Frequent additional alterations of proliferation-related genes or tumor-suppressor genes as the second genetic events in ALL with hyperdiploidy^22,23  or MLL rearrangements have not yet been reported.^18,24  Thus, the FLT3-D835/I836 mutations found in this study are considered to be the second genetic events in ALL. As for prognoses, our results indicated that FLT3-D835/I836 mutations affected the poorer prognoses of infants with ALL and MLL rearrangements. In contrast, patients with hyperdiploid ALL and the mutations had good clinical outcomes, suggesting that the mutations may not affect the growth advantage of hyperdiploid ALL cells. Further larger prospective studies are needed. Recently, gene expression profiling by microarray showed that FLT3 expression was higher in acute leukemia with MLL rearrangements²⁵  and in ALL with hyperdiplody.²⁶  These studies suggest that FLT3 high-expression or constitutive tyrosine phosphorylation possibly caused by D835/I836 mutations in ALL with MLL rearrangements or hyperdiploidy might contribute to the pathogenesis of ALL with MLL rearrangements or hyperdiploidy and that a molecularly targeted drug against activating FLT3 should be considered in the future.

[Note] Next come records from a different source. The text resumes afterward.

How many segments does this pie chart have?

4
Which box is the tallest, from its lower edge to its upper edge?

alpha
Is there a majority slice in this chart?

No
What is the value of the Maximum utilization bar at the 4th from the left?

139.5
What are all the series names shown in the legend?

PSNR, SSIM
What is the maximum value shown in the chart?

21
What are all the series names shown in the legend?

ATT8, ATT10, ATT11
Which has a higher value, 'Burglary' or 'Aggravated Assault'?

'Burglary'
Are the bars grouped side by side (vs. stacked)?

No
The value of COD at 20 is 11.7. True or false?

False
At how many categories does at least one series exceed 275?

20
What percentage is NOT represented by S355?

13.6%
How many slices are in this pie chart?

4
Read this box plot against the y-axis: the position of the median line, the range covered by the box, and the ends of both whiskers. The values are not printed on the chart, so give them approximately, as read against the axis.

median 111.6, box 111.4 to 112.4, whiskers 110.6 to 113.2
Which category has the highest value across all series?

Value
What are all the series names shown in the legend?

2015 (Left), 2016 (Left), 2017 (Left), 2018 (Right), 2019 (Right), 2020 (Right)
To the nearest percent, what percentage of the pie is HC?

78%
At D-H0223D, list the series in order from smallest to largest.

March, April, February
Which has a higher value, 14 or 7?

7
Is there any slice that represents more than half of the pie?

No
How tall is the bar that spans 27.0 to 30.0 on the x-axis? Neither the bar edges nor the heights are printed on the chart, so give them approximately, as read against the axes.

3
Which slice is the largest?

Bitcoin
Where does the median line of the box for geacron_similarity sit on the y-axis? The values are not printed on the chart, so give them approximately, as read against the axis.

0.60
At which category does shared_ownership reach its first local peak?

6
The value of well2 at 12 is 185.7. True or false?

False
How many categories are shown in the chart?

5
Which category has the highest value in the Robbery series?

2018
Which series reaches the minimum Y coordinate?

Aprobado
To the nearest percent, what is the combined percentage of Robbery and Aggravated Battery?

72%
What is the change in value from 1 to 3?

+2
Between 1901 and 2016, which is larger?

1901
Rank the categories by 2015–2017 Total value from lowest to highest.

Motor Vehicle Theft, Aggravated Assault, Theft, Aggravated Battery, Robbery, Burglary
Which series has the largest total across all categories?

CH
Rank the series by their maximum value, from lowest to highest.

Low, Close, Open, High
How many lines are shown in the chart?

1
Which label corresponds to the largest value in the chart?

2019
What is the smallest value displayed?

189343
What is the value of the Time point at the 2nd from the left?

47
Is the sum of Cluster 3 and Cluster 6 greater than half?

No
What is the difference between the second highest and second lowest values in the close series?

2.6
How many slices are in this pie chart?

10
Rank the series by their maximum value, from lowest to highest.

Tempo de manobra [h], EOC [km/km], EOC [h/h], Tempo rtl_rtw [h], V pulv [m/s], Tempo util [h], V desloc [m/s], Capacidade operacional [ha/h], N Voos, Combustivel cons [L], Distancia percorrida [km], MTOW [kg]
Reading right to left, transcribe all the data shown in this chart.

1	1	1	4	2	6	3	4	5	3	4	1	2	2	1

We thank Professor Seiji Yamaguchi (Department of Pediatrics, Shimane Medical University) for critical comments and Shoko Sohma, Hisae Soga, and Yumiko Taketani for their excellent technical assistance. We thank Dr Takeyuki Sato (Department of Pediatrics, Chiba University School of Medicine) for providing AMKL (CMS, CMY) cell lines; Dr Yoshinobu Matsuo (Hayashibara Biochemical Laboratories, Inc, Fujisaki Cell Center) for providing varieties of ALL cell lines; and Dr Kazuma Ohyashiki (First Department of Internal Medicine, Tokyo Medical University) for providing Philadelphia chromosome ALL and CML cell lines.